Exercise => Search the records for the string "element", and show each line where it appears.
___ Exercise inputs
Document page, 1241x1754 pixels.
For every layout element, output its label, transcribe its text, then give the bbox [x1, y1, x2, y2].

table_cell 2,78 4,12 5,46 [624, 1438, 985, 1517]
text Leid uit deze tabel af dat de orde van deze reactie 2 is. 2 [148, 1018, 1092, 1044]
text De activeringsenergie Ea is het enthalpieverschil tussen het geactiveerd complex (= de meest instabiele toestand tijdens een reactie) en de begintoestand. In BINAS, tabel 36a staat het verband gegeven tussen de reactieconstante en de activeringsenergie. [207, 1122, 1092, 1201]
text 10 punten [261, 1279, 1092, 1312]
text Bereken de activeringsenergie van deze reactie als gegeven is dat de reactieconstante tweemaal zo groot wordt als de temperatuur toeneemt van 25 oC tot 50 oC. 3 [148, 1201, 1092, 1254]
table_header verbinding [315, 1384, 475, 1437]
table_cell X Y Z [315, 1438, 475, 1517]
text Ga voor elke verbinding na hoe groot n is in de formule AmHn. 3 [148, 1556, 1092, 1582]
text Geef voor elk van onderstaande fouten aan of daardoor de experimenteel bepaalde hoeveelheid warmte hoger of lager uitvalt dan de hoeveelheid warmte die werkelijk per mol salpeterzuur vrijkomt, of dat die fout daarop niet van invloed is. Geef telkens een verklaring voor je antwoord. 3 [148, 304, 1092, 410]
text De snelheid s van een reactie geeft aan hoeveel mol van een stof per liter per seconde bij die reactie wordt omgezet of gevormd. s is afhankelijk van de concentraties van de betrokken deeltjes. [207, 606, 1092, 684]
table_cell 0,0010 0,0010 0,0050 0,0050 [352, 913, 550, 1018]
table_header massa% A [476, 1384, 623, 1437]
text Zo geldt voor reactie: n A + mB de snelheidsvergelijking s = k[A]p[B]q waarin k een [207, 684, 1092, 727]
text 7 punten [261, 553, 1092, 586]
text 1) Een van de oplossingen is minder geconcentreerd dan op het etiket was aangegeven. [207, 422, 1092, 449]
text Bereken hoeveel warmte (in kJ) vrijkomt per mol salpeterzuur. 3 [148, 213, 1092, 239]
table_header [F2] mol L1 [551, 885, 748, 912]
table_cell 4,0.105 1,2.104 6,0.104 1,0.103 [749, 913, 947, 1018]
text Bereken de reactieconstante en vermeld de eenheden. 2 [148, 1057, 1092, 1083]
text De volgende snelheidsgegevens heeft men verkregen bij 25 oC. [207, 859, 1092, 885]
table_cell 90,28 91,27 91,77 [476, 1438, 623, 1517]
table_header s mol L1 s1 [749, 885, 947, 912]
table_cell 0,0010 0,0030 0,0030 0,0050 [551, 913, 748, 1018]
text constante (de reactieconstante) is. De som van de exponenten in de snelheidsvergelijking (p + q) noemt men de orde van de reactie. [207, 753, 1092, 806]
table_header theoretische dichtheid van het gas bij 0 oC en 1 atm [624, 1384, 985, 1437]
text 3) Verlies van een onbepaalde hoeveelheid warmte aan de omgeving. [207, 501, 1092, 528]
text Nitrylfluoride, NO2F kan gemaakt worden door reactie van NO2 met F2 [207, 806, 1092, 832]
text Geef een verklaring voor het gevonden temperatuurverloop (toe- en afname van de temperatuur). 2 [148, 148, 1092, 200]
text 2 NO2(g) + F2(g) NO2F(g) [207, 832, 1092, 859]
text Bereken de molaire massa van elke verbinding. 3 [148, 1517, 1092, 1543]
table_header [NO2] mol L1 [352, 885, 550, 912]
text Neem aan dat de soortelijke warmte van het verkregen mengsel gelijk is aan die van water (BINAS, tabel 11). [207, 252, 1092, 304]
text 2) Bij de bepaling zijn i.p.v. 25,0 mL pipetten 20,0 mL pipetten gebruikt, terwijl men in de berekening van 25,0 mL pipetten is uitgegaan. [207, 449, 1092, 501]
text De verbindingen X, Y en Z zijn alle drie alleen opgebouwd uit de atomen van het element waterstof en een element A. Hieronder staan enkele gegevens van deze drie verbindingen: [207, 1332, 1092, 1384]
______
Output of the task =>
For every layout element, output its label, transcribe its text, then give the bbox [x1, y1, x2, y2].
text De verbindingen X, Y en Z zijn alle drie alleen opgebouwd uit de atomen van het element waterstof en een element A. Hieronder staan enkele gegevens van deze drie verbindingen: [207, 1332, 1092, 1384]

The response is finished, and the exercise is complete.